> **MATERIAL PROVIDED**:
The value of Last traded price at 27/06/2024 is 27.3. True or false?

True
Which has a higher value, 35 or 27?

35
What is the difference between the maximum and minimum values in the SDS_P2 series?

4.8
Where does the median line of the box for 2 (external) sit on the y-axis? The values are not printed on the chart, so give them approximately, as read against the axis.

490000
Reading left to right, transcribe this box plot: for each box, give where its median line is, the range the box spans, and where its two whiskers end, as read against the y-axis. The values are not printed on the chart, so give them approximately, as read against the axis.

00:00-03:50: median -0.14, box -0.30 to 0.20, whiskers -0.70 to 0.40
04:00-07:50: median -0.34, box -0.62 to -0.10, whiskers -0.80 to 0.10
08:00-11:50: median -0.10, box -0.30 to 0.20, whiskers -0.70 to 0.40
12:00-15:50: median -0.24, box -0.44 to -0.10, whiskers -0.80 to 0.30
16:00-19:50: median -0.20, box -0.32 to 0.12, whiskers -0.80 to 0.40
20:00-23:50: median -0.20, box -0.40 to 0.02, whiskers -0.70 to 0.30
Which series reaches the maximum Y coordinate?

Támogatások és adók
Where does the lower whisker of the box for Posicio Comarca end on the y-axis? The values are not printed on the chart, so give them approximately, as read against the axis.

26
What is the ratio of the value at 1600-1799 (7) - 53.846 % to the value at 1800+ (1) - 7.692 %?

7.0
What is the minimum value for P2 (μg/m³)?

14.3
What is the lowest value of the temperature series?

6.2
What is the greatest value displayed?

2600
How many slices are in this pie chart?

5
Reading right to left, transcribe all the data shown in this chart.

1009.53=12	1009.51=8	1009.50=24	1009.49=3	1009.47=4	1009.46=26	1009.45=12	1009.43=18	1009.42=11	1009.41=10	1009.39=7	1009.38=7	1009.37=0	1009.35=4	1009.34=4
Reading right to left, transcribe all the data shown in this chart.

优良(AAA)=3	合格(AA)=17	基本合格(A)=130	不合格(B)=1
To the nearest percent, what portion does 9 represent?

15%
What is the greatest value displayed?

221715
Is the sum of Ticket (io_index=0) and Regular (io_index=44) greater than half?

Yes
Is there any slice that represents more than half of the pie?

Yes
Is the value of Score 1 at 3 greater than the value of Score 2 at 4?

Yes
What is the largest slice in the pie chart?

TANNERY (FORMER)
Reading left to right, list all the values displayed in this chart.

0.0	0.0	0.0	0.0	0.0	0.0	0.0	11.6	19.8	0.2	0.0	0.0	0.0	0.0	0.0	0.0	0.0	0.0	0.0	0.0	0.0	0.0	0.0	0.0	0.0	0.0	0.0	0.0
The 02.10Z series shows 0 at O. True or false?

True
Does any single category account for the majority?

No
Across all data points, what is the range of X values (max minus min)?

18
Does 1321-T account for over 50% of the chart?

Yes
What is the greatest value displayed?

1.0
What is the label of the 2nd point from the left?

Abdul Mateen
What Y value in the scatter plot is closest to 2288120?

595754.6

> **EXERCISE DIRECTIONS**: Reproduce all of the records above, substituting "highest" for each occurrence of "greatest" and leaving every other part unchanged.

> **SOLUTION TO THE EXERCISE**:
The value of Last traded price at 27/06/2024 is 27.3. True or false?

True
Which has a higher value, 35 or 27?

35
What is the difference between the maximum and minimum values in the SDS_P2 series?

4.8
Where does the median line of the box for 2 (external) sit on the y-axis? The values are not printed on the chart, so give them approximately, as read against the axis.

490000
Reading left to right, transcribe this box plot: for each box, give where its median line is, the range the box spans, and where its two whiskers end, as read against the y-axis. The values are not printed on the chart, so give them approximately, as read against the axis.

00:00-03:50: median -0.14, box -0.30 to 0.20, whiskers -0.70 to 0.40
04:00-07:50: median -0.34, box -0.62 to -0.10, whiskers -0.80 to 0.10
08:00-11:50: median -0.10, box -0.30 to 0.20, whiskers -0.70 to 0.40
12:00-15:50: median -0.24, box -0.44 to -0.10, whiskers -0.80 to 0.30
16:00-19:50: median -0.20, box -0.32 to 0.12, whiskers -0.80 to 0.40
20:00-23:50: median -0.20, box -0.40 to 0.02, whiskers -0.70 to 0.30
Which series reaches the maximum Y coordinate?

Támogatások és adók
Where does the lower whisker of the box for Posicio Comarca end on the y-axis? The values are not printed on the chart, so give them approximately, as read against the axis.

26
What is the ratio of the value at 1600-1799 (7) - 53.846 % to the value at 1800+ (1) - 7.692 %?

7.0
What is the minimum value for P2 (μg/m³)?

14.3
What is the lowest value of the temperature series?

6.2
What is the highest value displayed?

2600
How many slices are in this pie chart?

5
Reading right to left, transcribe all the data shown in this chart.

1009.53=12	1009.51=8	1009.50=24	1009.49=3	1009.47=4	1009.46=26	1009.45=12	1009.43=18	1009.42=11	1009.41=10	1009.39=7	1009.38=7	1009.37=0	1009.35=4	1009.34=4
Reading right to left, transcribe all the data shown in this chart.

优良(AAA)=3	合格(AA)=17	基本合格(A)=130	不合格(B)=1
To the nearest percent, what portion does 9 represent?

15%
What is the highest value displayed?

221715
Is the sum of Ticket (io_index=0) and Regular (io_index=44) greater than half?

Yes
Is there any slice that represents more than half of the pie?

Yes
Is the value of Score 1 at 3 greater than the value of Score 2 at 4?

Yes
What is the largest slice in the pie chart?

TANNERY (FORMER)
Reading left to right, list all the values displayed in this chart.

0.0	0.0	0.0	0.0	0.0	0.0	0.0	11.6	19.8	0.2	0.0	0.0	0.0	0.0	0.0	0.0	0.0	0.0	0.0	0.0	0.0	0.0	0.0	0.0	0.0	0.0	0.0	0.0
The 02.10Z series shows 0 at O. True or false?

True
Does any single category account for the majority?

No
Across all data points, what is the range of X values (max minus min)?

18
Does 1321-T account for over 50% of the chart?

Yes
What is the highest value displayed?

1.0
What is the label of the 2nd point from the left?

Abdul Mateen
What Y value in the scatter plot is closest to 2288120?

595754.6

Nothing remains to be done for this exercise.